Big data is a fairly loosely used term that has become mainstream in the past couple of years. There’s more data than we know what to do with currently, and there is a mad dash to find “alternative” data sets in an effort to gain an edge over competition whether in actual industry or within investment markets.
I’ve spent a large portion of my career procuring real estate and economic data and validating/invalidating its usefulness in financial decision-making processes. I was doing it before it went mainstream. Along the way, I’ve learned a lot about data, decision-making and the importance of having a process. I highlight four key principles I’ve learned during my big data journey:
- Avoid over-optimization: With so many data sets available to decision makers, it’s very challenging to not attempt to use too many individual and potentially redundant data sets in decision-making models. Combining data sets without proper robustness tests can inadvertently create false-positives leading to greater reliability on a group of data sets than is warranted. Not all data is created equally and past predictive performance is by no means a guarantee of future accuracy or lack thereof. Focusing on key performance indicators (KPIs) and the one or two data sets that are most accurate in predicting those indicators is critical. Otherwise, decision-makers find themselves with too broad of a focus and using too many data sets, both of which are massive time sucks. I speak from experience.
- There isn’t always a needle in the haystack: Not every KPI has a corresponding predictive data set. Avoid forcing a predictive match between a data set and a KPI. This is easier said than done. Our own inherent biases and desire for a predictive data set can lead us to incorrectly rely on suboptimal data. Maintaining discipline is imperative if we are to derive the enhancement benefits of incorporating data into our decision-making processes.
- Know your data and its flaws: To maximize the power and utility of a data set, understanding what the data is supposed to represent is critical along with a firm understanding of how the data fits into your decision-making framework. Of possibly greater importance is understanding the limitations of the data in question. For example, is the data more useful in identifying inflection points in trends versus the magnitude of the continuation of an in-place trend? Knowing the ins and outs of the relationship between KPIs and supporting data allows for proper decision calibration at different decision-making points throughout a cycle.

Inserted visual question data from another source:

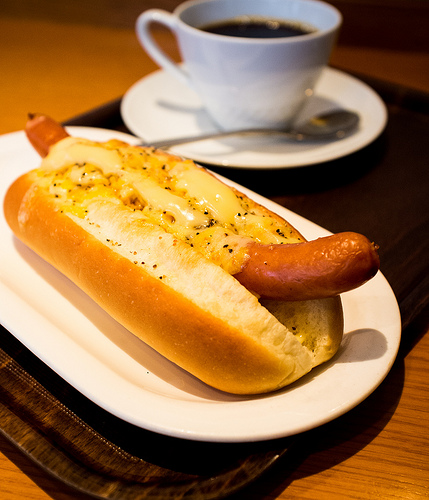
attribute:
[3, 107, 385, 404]
hot dog — ready, well done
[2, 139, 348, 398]
roll — toasted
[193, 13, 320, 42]
coffee — black, hot, dark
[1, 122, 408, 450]
plate — white, long, oval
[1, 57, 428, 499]
place mat — brown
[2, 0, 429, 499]
table — wooden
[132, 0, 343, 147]
cup — white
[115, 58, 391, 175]
saucer — white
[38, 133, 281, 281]
cheese — yellow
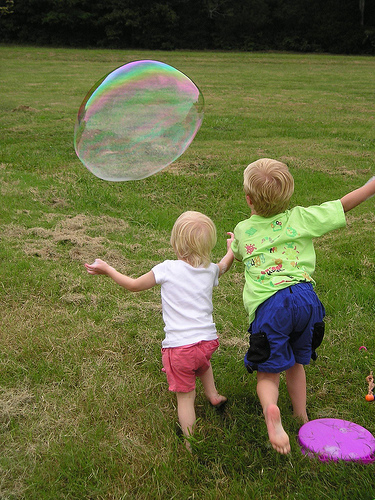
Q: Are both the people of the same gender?
A: No, they are both male and female.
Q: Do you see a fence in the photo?
A: No, there are no fences.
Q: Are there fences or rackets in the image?
A: No, there are no fences or rackets.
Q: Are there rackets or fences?
A: No, there are no fences or rackets.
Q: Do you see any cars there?
A: No, there are no cars.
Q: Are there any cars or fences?
A: No, there are no cars or fences.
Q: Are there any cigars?
A: No, there are no cigars.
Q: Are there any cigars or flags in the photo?
A: No, there are no cigars or flags.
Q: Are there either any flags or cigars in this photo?
A: No, there are no cigars or flags.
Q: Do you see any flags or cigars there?
A: No, there are no cigars or flags.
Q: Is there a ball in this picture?
A: No, there are no balls.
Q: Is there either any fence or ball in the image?
A: No, there are no balls or fences.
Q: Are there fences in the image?
A: No, there are no fences.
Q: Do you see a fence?
A: No, there are no fences.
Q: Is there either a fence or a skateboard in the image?
A: No, there are no fences or skateboards.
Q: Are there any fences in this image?
A: No, there are no fences.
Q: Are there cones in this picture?
A: No, there are no cones.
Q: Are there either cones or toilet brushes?
A: No, there are no cones or toilet brushes.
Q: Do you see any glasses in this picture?
A: No, there are no glasses.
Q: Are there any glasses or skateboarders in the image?
A: No, there are no glasses or skateboarders.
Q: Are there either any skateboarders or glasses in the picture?
A: No, there are no glasses or skateboarders.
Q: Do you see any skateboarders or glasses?
A: No, there are no glasses or skateboarders.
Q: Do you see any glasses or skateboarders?
A: No, there are no glasses or skateboarders.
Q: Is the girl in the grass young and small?
A: Yes, the girl is young and small.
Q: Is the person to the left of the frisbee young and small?
A: Yes, the girl is young and small.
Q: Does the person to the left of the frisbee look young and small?
A: Yes, the girl is young and small.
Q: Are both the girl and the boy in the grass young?
A: Yes, both the girl and the boy are young.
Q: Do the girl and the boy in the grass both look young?
A: Yes, both the girl and the boy are young.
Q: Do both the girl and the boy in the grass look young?
A: Yes, both the girl and the boy are young.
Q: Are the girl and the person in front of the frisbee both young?
A: Yes, both the girl and the boy are young.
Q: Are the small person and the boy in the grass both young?
A: Yes, both the girl and the boy are young.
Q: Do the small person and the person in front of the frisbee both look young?
A: Yes, both the girl and the boy are young.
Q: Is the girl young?
A: Yes, the girl is young.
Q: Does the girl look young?
A: Yes, the girl is young.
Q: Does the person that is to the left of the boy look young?
A: Yes, the girl is young.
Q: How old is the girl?
A: The girl is young.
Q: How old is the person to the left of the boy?
A: The girl is young.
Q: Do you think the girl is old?
A: No, the girl is young.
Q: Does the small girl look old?
A: No, the girl is young.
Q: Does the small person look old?
A: No, the girl is young.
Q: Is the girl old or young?
A: The girl is young.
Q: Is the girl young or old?
A: The girl is young.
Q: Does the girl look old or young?
A: The girl is young.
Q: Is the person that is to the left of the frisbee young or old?
A: The girl is young.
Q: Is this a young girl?
A: Yes, this is a young girl.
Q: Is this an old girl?
A: No, this is a young girl.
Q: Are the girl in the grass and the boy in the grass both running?
A: Yes, both the girl and the boy are running.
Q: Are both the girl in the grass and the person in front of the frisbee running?
A: Yes, both the girl and the boy are running.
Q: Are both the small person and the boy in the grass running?
A: Yes, both the girl and the boy are running.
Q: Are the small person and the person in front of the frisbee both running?
A: Yes, both the girl and the boy are running.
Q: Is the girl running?
A: Yes, the girl is running.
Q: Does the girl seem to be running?
A: Yes, the girl is running.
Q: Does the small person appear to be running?
A: Yes, the girl is running.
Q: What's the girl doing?
A: The girl is running.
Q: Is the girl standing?
A: No, the girl is running.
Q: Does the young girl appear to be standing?
A: No, the girl is running.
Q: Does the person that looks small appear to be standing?
A: No, the girl is running.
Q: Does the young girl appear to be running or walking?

- Process is still king: The best financial decision-makers have always used data in some form or fashion to assist in making decisions. However, data wasn’t and still isn’t the most important component to the decision. The actual process is what matters most. It’s always what has mattered most. If you don’t have a good decision-making process, there is no data set, no matter how apparently predictive, that will compensate for the lack of process over the long-run. In other words, if you don’t have a refined process that you consistently follow then data may end up being more of a detriment than an enhancement.